One of the most well known current cases of attacks on media freedom is that of Asif Sultan, currently in prison, who last year won the John Aubuchon Press Freedom Award. Sultan’s court dates keep getting postponed. Sultan, who wrote an article about the rise of a military commander, was arrested after police seized his notebooks, and his phone, and asked for him to give up his sources. He is facing charges of harbouring militants. The use of a terrorism-related charge is increasingly being used by governments to silence journalists reporting on issues they would rather not have in the public domain.

And when in November 2020 a well known journalist died of a heart attack, many argued that it was related to the huge stress that doing that job in Kashmir entails.

Right now, of course, like the rest of the world, Kashmir is struggling with COVID-19, and people are desperate for information on it. But for journalists it is an incredible struggle to find out the true state of affairs.

The government is issuing information on Twitter and on websites, but won’t answer queries from journalists. “I mean, it’s a monologue going on right now,” said Hussain. Doctors are threatened for talking to journalists, and told they are not allowed to give information to the media. Local news media is under pressure to toe the government line, as the withdrawal of government advertising could push them out of business.

“You can imagine the kind of the, the kind of the cocoon we’re living in. No one is able to challenge no one’s able to push on the government. So that’s the challenge in itself.”

What are the changes Hussain would want to happen if he had the power to change things? “We want things to be normal.
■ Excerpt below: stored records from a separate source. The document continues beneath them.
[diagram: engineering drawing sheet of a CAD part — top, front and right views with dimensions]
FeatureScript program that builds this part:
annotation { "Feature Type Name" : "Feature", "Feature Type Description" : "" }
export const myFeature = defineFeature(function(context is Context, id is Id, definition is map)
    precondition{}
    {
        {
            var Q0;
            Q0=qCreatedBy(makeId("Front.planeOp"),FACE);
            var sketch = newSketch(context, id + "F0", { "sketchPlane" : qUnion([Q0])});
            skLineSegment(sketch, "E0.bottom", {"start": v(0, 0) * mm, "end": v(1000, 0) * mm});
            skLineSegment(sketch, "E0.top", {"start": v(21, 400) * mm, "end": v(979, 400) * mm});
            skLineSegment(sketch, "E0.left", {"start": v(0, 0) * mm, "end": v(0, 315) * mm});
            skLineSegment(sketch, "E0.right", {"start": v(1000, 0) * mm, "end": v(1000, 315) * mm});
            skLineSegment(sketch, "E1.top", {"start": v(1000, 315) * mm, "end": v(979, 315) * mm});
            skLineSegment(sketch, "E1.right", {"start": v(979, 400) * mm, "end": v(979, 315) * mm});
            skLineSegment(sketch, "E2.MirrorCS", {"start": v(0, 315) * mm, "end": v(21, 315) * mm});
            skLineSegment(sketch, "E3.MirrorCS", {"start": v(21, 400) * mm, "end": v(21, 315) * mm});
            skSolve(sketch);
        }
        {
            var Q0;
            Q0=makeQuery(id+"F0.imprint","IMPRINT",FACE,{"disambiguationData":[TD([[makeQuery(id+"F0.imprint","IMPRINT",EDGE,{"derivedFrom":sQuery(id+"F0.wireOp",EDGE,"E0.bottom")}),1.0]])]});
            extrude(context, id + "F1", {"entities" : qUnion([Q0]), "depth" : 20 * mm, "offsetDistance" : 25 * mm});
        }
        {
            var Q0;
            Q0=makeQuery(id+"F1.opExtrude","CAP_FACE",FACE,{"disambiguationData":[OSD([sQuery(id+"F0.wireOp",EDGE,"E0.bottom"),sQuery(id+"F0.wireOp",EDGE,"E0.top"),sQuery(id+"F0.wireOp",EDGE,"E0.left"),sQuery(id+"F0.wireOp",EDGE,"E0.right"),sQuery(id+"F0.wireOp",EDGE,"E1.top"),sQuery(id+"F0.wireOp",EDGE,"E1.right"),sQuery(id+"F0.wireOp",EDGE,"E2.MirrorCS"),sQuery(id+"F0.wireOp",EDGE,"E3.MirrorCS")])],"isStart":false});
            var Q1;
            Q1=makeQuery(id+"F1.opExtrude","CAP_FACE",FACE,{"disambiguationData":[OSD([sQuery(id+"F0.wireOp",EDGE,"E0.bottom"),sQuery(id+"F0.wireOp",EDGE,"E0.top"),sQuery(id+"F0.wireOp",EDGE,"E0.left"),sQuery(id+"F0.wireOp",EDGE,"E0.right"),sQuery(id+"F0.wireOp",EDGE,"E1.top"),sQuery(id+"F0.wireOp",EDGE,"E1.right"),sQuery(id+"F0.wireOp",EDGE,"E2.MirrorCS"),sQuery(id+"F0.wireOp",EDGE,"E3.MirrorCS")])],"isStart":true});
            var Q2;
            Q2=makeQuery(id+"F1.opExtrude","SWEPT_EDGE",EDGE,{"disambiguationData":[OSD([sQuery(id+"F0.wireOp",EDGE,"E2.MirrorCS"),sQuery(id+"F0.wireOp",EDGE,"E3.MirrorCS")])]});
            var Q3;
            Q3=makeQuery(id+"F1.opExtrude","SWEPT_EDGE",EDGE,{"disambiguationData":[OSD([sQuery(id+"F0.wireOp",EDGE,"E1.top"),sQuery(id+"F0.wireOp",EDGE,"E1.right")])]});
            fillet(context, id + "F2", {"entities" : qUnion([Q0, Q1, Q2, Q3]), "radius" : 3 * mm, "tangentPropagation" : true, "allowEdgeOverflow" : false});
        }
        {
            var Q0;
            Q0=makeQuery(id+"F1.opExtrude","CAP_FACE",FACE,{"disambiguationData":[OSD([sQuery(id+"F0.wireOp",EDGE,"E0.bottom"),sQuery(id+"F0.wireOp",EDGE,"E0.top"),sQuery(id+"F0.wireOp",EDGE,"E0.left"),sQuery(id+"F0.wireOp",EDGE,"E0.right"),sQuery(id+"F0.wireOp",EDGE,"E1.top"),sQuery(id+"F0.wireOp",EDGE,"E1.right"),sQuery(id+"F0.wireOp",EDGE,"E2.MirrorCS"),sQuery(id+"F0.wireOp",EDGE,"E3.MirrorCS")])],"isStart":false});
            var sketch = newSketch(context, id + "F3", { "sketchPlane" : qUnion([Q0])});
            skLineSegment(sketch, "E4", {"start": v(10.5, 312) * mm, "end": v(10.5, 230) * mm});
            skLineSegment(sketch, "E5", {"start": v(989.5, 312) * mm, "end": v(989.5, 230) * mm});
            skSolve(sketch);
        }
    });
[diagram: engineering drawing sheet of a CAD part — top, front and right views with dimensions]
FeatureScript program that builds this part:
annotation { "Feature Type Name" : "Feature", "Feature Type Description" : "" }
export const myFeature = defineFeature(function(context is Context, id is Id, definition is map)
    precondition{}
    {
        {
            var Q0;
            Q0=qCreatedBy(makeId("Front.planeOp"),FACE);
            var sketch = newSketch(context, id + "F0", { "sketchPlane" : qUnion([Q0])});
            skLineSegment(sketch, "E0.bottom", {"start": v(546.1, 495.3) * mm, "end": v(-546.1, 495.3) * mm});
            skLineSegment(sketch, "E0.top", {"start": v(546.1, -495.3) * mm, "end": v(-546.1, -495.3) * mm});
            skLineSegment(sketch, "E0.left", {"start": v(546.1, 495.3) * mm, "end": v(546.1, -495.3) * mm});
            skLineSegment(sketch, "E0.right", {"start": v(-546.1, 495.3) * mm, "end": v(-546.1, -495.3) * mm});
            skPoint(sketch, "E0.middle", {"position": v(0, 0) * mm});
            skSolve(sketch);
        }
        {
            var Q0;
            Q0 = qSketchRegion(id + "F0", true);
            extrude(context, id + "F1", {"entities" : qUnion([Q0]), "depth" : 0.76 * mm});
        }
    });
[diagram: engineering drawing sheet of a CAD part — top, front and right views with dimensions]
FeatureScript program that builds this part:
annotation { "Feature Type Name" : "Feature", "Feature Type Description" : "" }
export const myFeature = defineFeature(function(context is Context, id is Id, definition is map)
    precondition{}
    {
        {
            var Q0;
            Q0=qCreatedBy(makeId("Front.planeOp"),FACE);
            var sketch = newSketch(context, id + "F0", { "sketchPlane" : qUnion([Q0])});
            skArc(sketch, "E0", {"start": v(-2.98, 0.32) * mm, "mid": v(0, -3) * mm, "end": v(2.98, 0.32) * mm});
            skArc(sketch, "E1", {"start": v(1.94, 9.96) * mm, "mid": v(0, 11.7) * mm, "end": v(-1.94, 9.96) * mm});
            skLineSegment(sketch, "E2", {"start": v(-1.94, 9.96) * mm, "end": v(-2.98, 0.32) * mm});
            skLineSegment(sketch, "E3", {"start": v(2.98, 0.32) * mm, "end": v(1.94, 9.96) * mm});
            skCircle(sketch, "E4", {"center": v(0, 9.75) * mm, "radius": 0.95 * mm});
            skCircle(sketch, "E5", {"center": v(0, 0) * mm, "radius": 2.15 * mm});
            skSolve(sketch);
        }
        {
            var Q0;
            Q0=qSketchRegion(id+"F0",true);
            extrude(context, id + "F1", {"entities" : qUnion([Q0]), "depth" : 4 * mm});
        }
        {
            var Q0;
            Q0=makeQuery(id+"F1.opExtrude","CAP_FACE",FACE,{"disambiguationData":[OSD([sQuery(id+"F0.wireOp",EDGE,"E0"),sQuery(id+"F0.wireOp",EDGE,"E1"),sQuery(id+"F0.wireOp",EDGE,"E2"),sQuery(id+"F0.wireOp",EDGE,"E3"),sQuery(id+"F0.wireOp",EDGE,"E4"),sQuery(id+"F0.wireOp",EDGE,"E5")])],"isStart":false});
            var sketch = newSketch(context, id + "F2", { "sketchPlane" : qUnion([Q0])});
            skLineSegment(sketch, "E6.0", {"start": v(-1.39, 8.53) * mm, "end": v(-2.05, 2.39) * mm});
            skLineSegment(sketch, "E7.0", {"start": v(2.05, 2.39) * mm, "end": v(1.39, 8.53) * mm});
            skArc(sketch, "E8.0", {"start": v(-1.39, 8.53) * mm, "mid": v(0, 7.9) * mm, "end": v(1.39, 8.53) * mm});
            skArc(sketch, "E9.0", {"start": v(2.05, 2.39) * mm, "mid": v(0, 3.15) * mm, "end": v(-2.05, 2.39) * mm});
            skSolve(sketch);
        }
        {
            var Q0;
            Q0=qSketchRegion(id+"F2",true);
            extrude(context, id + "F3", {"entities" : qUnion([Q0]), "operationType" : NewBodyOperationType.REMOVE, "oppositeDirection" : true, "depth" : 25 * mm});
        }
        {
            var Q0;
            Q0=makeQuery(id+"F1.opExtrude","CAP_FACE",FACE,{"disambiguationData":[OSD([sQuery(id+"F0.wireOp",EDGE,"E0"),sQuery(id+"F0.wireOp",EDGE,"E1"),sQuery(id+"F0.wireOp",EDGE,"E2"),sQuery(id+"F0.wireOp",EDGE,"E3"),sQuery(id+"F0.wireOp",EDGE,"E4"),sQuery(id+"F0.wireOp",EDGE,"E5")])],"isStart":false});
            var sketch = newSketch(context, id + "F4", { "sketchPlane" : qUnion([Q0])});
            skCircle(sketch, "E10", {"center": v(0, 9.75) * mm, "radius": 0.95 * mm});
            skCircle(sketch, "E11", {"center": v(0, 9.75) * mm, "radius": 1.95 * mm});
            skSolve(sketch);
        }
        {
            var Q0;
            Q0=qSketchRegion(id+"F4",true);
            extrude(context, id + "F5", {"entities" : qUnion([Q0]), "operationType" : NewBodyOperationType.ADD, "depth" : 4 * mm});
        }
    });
We want government to be held accountable for their doings, what they are doing, let journalists ask what they are doing and let there be no monologue. Let there be freedom of expression, let there be no censorship.”

Side bar: Is a new emergency visa needed?

Pathways to safety for journalists at risk are “too few in number and those that do exist are too slow, burdensome, and difficult to navigate to be capable of providing practical and effective recourse”, says a new report from the High Level Panel of Legal Experts on Media Freedom.

The report, published on November 23, recommends the introduction of a new emergency visa for journalists at risk to be introduced by nations around the world. It also called for the visas to be expedited, so journalists were given safe havens quickly when desperately needed to fight “the spread of truth decay”.

The panel’s report has been formally endorsed by: (i) the UN Special Rapporteur on Freedom of Opinion and Expression, (ii) the Special Rapporteur on Freedom of Expression of the Inter-American Commission, (iii) the International Bar Association’s Human Rights Institute, and (iv) every major international non-governmental organisation working to promote media freedom is aimed at states committed to the protection and promotion of media freedom.

In launching the report, author barrister and professor Can Yeğinsu said of the emergency visas “what better way of protecting the truth”.

When asked about the proposed emergency journalists visas, Hussain said: ‘That will be something that I am dying for. I mean, give me a chance to move out. I will run, I will, without looking back, I’ll just run you know, because the kind of the pressure, the kind of suffocation, the kind of the choking you feel. I mean, you just want to run away [from] all those things.

“When you are born not to be quiet about things, either you have an option to face the consequences, we’re here or being silenced forever, or just move out and be outside and talk about it,” he said.